Ideally, we should arrange to have other flowering plants around to feed the bees BEFORE the fruit trees are ready for pollination. Once the fruit trees are in bloom, probably April, we hope the bees will head to the trees instead of other earlier plants.

NATIVE BEES IN GENERAL
There are thousands of species of native bees, probably many hundreds in Victoria alone. Some are specialists (eg only attracted to squash, Aconitum, etc etc), and some are generalists, happy with any flower that passes by.

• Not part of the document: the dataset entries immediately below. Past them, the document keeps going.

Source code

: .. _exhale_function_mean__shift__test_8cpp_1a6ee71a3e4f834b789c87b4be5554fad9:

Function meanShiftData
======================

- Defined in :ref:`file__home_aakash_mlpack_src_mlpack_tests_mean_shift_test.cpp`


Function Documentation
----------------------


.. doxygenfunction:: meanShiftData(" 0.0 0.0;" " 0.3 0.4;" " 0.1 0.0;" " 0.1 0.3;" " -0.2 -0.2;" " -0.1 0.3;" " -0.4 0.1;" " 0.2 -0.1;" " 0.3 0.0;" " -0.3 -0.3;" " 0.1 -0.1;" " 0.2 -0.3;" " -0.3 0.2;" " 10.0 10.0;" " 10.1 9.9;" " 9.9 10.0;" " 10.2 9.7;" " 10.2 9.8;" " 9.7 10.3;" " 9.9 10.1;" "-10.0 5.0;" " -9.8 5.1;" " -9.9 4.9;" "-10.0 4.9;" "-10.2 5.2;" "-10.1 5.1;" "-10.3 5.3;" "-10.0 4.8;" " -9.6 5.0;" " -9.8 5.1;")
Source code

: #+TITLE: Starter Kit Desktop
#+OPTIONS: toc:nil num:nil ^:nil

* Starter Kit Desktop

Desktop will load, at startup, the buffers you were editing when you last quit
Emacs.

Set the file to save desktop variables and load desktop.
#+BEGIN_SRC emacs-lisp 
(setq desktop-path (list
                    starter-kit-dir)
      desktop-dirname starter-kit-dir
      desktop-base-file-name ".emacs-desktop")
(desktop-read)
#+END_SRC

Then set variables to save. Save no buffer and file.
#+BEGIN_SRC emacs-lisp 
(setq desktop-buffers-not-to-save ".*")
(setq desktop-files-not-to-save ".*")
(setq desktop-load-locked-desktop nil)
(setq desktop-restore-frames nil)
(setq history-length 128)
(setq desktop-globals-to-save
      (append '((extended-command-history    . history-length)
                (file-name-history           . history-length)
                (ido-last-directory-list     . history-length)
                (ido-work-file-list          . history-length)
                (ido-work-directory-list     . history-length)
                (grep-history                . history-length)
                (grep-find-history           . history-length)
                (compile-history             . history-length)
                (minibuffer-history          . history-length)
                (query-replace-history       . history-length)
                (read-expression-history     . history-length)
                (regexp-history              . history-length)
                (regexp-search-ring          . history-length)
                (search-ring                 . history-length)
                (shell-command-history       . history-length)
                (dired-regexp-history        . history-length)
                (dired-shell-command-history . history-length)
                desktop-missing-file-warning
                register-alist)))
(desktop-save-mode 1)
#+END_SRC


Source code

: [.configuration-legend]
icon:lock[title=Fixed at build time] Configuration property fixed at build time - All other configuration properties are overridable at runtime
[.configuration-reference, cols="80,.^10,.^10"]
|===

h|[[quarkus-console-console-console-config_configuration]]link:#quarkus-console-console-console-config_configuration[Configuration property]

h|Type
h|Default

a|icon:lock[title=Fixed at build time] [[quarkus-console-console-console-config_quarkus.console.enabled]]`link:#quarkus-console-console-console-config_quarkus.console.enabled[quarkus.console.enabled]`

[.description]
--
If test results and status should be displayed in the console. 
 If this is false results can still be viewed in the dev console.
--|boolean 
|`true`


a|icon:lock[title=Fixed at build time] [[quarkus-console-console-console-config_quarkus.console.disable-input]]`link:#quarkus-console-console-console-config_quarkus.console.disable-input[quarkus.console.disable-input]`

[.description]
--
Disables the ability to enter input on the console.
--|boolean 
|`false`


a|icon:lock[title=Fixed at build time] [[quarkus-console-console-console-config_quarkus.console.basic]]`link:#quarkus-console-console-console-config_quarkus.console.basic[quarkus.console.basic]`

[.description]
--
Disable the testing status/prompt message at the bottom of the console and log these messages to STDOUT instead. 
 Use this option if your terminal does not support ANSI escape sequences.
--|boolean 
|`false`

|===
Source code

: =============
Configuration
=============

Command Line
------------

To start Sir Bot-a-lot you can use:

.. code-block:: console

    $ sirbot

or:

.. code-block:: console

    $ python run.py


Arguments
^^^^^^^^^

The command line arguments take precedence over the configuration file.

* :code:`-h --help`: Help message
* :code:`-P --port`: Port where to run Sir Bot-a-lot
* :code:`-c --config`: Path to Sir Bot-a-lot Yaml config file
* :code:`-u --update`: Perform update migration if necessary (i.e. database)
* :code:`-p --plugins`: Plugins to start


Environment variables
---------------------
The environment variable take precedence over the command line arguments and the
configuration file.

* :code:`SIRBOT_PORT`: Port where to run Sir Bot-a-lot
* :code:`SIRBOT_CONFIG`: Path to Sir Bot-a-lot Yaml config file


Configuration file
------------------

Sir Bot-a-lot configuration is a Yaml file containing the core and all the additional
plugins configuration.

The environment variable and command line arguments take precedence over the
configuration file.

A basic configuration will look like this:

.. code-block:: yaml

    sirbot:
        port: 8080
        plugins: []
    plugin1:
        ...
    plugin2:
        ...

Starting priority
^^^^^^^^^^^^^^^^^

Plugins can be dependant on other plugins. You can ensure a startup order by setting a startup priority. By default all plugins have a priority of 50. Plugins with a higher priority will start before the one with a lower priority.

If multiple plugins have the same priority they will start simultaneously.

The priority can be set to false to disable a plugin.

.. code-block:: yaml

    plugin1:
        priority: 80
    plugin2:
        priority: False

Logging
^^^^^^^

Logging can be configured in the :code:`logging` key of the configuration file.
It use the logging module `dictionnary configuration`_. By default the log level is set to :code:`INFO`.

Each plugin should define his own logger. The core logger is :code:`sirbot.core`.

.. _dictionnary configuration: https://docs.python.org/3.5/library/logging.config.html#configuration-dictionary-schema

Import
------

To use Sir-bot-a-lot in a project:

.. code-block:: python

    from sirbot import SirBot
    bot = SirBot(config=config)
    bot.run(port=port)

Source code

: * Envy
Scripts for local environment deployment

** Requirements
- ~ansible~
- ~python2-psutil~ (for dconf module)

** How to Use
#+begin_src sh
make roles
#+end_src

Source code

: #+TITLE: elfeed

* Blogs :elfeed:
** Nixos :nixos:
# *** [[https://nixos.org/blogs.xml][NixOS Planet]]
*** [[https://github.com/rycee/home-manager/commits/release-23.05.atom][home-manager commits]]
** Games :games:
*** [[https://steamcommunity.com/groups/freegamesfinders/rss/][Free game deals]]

Generally the younger bees prefer the flat and easily accessible flowers, eg daisies, while some wiser and older ones know how to access even the most convoluted petal arrangement. The bees that like Aconitum for example, tend to be older bees and since only they can figure out the access to this flower, they will go from one Aconitum to the next, achieving cross pollination among all the flowers in the patch. Preferably, plant blocks of the same species of plant, not just an isolated specimen.
It’s extremely important to have a variety of flowering plants, especially natives if possible, throughout the growing season (early flowering to late flowering) to appeal to the widest variety of native bees. While some hybrids have been so carefully selected for colour, size, fragrance etc, many are practically sterile in the pollen-producing department. Native bees find native plants 4 times more attractive than the exotics.
Some good sources of pollen and/or nectar for native bees throughout the seasons: (Pollen supplies the protein and fats, while nectar provides sugars for energy. Those bees work hard!)

  1. Queen Anne’s Lace
  2. Ceanothus
  3. Sedum ‘Autumn Joy’
  4. Rubus Spectabilis (Salmon berry)
  5. Smilacina Stellata (Star Flowered Solomon’s Seal)
  6. Pussy Willow
  7. Sambucus
  8. Solidago
  9. Vaccinium
  10. Mahonia
  11. Penstemon
  12. Amalanchier
  13. Salix
  14. Symphoricarpos
  15. Achillea
  16. Rudbeckia
  17. Coreopsis
  18. Origanum
  19. Echinops
  20. Rosemary
  21. Digitalis – this one is very interesting – male flowers are higher up, less mature (!) than the females which are lower down. Bees always start at the bottom of the flower, work their way up. So they get they get the male pollen on their bodies at the top of one plant, then go to the next one and deposit it on the female flowers of the next plant, thereby fertilizing to set seed. Another good reason to plant flowers in blocks, the bees prefer it.